The cosmetic billionaire’s daughter Samantha Perelman alleges her uncle James Cohen, CEO of Hudson Media took advantage of her dying grandfather to rewrite his will, a version that would ultimately leave her out of an inheritance on his passing in 2012.
According to court papers, under the new provisions, the thwarted heiress lost an outright bequest of $25 million, a $5 million trust fund, her grandfather’s Englewood, N.J., home and her share in the Palm Beach mansion. She also was forced to repay a $10 million loan her mother got from Robert Cohen.
To date her uncle has denied the claims, insisting that his father always intended to give him the family business, which he helped run for 30 years and is now suggesting in those same court papers that his father effectively disinherited Samantha because he disliked her father, Ron.
Meanwhile; media outlets such as the Daily News are reporting the chairman to be bankrolling the legal battle, however his daughter insists she’s the one who will be leading the fight when the case goes to trial in September.
“There is this misconception that it’s two battling tycoons on each side of the Hudson,” she told the Daily News. “This is my fight. At the end of the day, it’s a 55-year-old man who wants to get his way faced by a 22-year-old girl who knows what the intentions of her mother and grandfather would have been,” she said. “I’ve been completely washed out of the family.”
Revlon also in courts over 'misleading' issue
As aforementioned the beauty brand itself made headlines last week after announcing it had agreed to pay a $850,000 penalty to settle U.S. Securities and Exchange Commission charges that it violated federal securities laws by misleading shareholders during a ‘going private transaction.’
SEC found Revlon to be engaged in ‘ring fencing’ that deprived its independent board members from knowing critical information during a voluntary-exchange offer to pay down debt owed to its controlling shareholder.
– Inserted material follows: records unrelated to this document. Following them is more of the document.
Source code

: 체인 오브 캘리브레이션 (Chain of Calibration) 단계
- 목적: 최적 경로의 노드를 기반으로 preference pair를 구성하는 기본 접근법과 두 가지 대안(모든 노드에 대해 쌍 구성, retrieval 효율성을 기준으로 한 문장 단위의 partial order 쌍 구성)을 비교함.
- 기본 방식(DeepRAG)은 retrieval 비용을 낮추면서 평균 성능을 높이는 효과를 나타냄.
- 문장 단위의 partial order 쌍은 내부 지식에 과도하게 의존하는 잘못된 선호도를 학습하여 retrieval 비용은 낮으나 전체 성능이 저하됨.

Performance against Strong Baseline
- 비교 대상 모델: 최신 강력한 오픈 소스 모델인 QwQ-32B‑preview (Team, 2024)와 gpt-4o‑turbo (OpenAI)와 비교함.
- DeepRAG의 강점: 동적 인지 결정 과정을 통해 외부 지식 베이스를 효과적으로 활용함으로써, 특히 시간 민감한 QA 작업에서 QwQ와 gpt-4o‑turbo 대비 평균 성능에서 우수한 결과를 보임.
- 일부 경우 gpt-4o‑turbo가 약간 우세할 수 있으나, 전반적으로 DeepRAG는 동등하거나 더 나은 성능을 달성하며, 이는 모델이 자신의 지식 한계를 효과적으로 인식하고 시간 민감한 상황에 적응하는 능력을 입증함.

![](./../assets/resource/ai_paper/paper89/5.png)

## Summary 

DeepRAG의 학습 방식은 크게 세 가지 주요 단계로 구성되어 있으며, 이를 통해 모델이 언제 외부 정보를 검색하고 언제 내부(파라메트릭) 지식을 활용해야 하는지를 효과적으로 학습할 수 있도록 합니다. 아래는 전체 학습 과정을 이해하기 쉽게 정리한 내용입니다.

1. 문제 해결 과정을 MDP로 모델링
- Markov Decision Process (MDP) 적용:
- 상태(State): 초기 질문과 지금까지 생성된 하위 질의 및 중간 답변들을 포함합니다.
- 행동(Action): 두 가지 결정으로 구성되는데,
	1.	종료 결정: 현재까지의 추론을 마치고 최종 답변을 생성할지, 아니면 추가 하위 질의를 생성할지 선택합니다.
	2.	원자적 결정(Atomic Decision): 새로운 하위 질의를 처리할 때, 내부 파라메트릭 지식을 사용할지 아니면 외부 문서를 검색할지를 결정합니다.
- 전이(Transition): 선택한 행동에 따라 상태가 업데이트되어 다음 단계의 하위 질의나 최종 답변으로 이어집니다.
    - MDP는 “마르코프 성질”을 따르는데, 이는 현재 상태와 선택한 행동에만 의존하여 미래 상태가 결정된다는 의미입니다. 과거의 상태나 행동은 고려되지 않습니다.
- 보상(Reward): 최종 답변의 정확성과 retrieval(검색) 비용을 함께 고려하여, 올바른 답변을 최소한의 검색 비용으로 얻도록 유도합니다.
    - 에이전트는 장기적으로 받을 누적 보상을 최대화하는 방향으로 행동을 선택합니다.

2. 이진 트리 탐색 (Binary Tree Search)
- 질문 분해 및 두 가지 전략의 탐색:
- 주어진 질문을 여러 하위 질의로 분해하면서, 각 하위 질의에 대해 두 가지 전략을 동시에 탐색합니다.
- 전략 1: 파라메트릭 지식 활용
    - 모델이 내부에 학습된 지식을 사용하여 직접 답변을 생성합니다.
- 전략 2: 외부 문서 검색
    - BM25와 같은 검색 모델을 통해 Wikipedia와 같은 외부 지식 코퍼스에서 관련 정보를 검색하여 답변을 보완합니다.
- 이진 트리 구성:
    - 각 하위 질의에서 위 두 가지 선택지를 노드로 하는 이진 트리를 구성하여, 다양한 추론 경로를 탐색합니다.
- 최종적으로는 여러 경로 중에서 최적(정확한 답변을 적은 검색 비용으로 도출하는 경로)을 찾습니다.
However, it should be noted that to date, the cosmetic giant hasn’t admitted to or denied the agency's findings.
"Going-private transactions create opportunities for shareholder abuse and can have coercive effects on minority shareholders," said the SEC's division of enforcement associate director, Antonia Chion at the time. "By erecting informational barriers, Revlon kept critically important information from its board and, in turn, misled investors."